Working data →

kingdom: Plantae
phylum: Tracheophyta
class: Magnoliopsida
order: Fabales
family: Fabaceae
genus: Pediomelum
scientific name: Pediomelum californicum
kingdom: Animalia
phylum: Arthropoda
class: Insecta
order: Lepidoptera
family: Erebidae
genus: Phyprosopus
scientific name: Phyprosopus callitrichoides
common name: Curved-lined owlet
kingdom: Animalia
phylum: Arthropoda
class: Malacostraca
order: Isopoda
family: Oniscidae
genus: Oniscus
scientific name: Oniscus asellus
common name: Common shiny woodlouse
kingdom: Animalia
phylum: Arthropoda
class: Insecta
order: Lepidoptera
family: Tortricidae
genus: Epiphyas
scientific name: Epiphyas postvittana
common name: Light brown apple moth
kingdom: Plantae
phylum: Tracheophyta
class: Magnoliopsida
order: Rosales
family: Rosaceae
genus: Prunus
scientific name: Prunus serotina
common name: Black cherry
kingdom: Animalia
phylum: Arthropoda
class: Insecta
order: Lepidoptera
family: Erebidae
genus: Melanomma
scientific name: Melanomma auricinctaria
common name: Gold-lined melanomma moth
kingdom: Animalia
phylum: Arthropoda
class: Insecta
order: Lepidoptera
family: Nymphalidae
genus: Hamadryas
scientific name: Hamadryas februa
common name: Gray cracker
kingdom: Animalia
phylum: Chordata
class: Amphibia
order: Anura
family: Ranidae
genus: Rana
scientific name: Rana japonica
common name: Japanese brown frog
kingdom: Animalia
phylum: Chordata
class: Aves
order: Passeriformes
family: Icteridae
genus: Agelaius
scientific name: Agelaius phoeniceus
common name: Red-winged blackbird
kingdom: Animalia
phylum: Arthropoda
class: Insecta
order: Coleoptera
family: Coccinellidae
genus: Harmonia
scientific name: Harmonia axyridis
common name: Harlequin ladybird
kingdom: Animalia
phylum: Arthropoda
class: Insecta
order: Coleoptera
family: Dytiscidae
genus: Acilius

Your instructions →
Present the lines above, from the line containing "family: Oniscidae" through the line containing "scientific name: Melanomma auricinctaria", both inclusive, as a Markdown table with the columns No. and Entry. Number the rows consecutively and omit any blank lines.

Finished answer →
| No. | Entry |
|---|---|
| 1 | family: Oniscidae |
| 2 | genus: Oniscus |
| 3 | scientific name: Oniscus asellus |
| 4 | common name: Common shiny woodlouse |
| 5 | kingdom: Animalia |
| 6 | phylum: Arthropoda |
| 7 | class: Insecta |
| 8 | order: Lepidoptera |
| 9 | family: Tortricidae |
| 10 | genus: Epiphyas |
| 11 | scientific name: Epiphyas postvittana |
| 12 | common name: Light brown apple moth |
| 13 | kingdom: Plantae |
| 14 | phylum: Tracheophyta |
| 15 | class: Magnoliopsida |
| 16 | order: Rosales |
| 17 | family: Rosaceae |
| 18 | genus: Prunus |
| 19 | scientific name: Prunus serotina |
| 20 | common name: Black cherry |
| 21 | kingdom: Animalia |
| 22 | phylum: Arthropoda |
| 23 | class: Insecta |
| 24 | order: Lepidoptera |
| 25 | family: Erebidae |
| 26 | genus: Melanomma |
| 27 | scientific name: Melanomma auricinctaria |